ABOUT THIS EXERCISE: Print the text of the records below line for line, leaving the pictures out of your answer.

+-------+

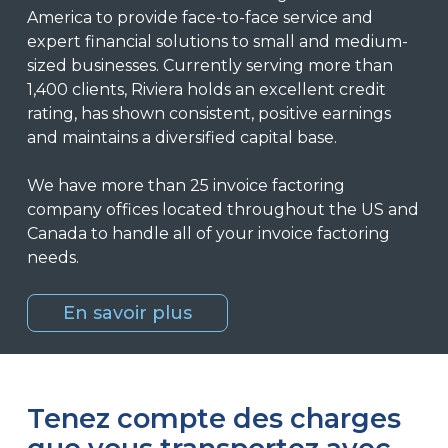
America to provide face-to-face service and
expert financial solutions to small and medium-
sized businesses. Currently serving more than
1,400 clients, Riviera holds an excellent credit
rating, has shown consistent, positive earnings
and maintains a diversified capital base.
We have more than 25 invoice factoring
company offices located throughout the US and
Canada to handle all of your invoice factoring
needs.
En savoir plus
Tenez compte des charges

+-------+

TASK ANSWER:
America to provide face-to-face service and
expert financial solutions to small and medium-
sized businesses. Currently serving more than
1,400 clients, Riviera holds an excellent credit
rating, has shown consistent, positive earnings
and maintains a diversified capital base.
We have more than 25 invoice factoring
company offices located throughout the US and
Canada to handle all of your invoice factoring
needs.
En savoir plus
Tenez compte des charges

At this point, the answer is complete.